The presence of calcium-dependent ecto-ATPases (enzymes that hydrolyze extracellular 5′-triphosphates such as ATP) in mammalian taste buds has long been known as demonstrated histochemically (Iwayama and Nada, 1967; Zalewski, 1968; Iwayama, 1969; Akisaka and Oda, 1977; Barry, 1992). Since these early reports, different families of these ecto-enzymes have been identified molecularly and functionally including the ecto-nucleoside triphosphate diphosphohydrolase (E-NTPDase) family (Zimmerman, 2001). Four members of this family, NTPDases 1, 2, 3, and 8 are anchored in the plasma membrane with catalytic sites facing the extracellular space and are implicated in the control of nucleotide levels at the cell surface (Zimmerman 2001; Bigonnesse et al., 2004; Kukulski et al., 2005). Conversely, NTPDases 4–7 mainly lie in the membranes of intracellular organelles and are not clearly involved in extracellular nucleotide signaling.
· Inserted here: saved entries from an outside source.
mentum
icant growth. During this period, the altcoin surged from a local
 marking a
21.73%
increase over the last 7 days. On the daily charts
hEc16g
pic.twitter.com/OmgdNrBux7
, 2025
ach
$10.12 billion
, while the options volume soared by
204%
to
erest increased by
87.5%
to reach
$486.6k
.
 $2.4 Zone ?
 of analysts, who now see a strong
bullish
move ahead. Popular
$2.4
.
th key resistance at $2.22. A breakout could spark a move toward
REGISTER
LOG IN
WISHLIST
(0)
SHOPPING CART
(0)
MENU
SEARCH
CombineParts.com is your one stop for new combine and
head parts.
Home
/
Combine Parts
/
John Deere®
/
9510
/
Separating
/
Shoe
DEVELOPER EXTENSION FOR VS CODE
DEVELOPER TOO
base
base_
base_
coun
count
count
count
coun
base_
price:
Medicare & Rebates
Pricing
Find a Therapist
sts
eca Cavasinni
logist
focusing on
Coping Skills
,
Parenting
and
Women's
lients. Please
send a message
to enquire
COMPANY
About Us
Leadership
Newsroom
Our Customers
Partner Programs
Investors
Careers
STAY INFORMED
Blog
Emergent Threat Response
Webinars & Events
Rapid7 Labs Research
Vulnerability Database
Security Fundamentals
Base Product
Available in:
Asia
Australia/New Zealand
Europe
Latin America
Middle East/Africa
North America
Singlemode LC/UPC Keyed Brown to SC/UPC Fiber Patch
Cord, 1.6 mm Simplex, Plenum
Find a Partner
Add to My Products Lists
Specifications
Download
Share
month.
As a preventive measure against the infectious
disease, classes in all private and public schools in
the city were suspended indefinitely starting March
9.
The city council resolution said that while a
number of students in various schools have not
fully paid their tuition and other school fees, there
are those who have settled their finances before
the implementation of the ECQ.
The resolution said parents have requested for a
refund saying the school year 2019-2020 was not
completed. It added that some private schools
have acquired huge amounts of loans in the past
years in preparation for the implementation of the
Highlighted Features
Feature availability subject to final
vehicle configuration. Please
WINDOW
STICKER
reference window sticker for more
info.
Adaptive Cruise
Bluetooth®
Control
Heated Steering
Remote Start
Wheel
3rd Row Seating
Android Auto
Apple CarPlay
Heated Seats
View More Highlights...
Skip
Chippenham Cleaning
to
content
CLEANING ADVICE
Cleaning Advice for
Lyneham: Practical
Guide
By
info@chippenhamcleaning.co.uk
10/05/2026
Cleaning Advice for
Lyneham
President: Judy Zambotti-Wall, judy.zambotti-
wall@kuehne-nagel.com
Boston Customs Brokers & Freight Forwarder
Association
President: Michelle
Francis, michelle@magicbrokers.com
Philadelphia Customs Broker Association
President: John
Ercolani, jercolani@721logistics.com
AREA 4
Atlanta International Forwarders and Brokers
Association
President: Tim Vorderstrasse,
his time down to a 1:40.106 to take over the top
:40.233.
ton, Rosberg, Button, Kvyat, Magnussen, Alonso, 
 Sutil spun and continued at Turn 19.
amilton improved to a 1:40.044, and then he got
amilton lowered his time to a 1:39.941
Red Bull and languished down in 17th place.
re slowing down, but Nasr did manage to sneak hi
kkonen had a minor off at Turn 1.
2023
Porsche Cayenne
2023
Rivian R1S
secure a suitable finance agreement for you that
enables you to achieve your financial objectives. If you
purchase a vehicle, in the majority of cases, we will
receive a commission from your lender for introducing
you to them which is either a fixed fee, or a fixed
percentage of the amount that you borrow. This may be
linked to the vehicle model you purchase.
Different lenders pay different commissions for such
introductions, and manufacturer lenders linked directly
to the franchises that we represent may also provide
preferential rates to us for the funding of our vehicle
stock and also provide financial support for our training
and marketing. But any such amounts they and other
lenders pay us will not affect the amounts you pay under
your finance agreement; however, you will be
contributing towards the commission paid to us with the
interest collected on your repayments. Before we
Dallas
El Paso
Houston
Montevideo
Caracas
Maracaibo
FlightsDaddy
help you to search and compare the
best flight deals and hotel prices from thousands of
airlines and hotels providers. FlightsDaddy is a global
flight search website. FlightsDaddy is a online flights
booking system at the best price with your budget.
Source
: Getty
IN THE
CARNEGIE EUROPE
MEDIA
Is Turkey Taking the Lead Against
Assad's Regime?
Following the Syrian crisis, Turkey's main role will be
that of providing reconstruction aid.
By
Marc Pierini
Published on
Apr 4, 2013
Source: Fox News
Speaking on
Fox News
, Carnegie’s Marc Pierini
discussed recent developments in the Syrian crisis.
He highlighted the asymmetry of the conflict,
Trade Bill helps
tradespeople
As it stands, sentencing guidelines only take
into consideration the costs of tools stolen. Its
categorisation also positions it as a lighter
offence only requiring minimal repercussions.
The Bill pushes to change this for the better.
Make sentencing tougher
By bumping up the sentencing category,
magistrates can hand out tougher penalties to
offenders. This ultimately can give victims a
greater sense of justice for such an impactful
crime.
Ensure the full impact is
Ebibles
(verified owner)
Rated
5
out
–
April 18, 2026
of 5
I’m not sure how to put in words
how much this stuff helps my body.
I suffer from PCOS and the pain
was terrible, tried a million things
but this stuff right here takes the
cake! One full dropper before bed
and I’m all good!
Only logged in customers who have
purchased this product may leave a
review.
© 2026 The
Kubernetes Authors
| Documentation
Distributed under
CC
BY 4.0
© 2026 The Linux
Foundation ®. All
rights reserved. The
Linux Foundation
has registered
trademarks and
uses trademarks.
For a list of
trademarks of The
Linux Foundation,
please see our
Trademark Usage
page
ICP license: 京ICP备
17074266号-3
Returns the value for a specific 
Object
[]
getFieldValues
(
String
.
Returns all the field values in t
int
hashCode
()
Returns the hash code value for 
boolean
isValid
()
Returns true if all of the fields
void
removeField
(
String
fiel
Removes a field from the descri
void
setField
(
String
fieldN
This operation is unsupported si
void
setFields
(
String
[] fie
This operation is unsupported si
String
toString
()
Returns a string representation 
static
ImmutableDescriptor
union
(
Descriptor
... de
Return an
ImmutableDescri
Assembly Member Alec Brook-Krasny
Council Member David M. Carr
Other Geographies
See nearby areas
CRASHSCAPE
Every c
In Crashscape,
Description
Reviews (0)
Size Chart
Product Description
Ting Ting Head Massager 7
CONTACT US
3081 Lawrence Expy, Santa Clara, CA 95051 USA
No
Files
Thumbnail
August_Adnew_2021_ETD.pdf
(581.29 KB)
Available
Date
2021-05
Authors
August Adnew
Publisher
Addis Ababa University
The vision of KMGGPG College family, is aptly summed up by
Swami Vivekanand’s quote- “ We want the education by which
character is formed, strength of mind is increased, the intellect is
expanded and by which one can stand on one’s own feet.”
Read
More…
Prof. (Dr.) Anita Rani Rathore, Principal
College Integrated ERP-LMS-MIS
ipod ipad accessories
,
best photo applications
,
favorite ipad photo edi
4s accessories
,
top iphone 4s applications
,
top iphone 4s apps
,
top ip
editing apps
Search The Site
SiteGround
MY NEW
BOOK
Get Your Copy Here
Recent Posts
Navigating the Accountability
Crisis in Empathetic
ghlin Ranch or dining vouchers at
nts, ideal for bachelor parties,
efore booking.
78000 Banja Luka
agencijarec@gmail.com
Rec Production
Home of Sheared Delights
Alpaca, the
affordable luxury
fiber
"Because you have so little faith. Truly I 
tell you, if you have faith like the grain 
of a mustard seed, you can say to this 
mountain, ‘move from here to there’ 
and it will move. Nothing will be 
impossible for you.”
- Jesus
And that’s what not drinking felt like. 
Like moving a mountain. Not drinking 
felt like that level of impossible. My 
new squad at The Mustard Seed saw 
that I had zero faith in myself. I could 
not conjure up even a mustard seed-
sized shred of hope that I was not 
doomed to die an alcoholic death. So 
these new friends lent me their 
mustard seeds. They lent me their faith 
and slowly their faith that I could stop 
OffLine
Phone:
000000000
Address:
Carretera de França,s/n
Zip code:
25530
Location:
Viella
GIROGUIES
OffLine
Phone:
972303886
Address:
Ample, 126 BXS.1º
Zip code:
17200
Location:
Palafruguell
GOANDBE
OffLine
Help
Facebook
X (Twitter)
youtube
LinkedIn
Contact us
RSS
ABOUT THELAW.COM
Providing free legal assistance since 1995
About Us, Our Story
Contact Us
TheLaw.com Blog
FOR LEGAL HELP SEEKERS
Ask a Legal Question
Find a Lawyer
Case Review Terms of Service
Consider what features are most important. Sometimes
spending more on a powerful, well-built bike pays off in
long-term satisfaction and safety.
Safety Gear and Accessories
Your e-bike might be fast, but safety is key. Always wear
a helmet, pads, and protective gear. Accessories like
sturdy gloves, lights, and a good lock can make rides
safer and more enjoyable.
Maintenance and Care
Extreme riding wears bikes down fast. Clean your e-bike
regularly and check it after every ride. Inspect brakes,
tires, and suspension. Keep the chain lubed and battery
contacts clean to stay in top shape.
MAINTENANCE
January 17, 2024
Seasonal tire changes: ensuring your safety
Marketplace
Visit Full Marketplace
Previous studies showed gustatory nucleoside hydrolase activity with several nucleoside 5′-triphosphates (ATP, ITP, and GTP), but ATP was assumed to be the most relevant substrate based on its predominant abundance in physiological extracellular fluid (Barry, 1992). This activity most likely corresponds to NTPDases 1, 2, 3 or 8 based on their location and abilities to hydrolyze ATP: NTPDase1 hydrolyzes ATP and ADP equally well; NTPDase2 strongly prefers ATP; while NTPDase3 and NTPDase8 are functional intermediates between NTPDases 1 and 2 (Kukulski et al., 2005). The histochemical profile of taste bud ecto-ATPase reveals a strong preference for ATP over ADP (Iwayama, 1969), indicating that NTPDase2 is the most likely candidate.
The present study is aimed at molecularly identifying the predominant ecto-ATPase in taste buds, and characterizing which type of taste cell expresses this enzyme. We find that only NTPDase2 is highly abundant in taste buds and is associated with the plasma membrane of type I taste cells.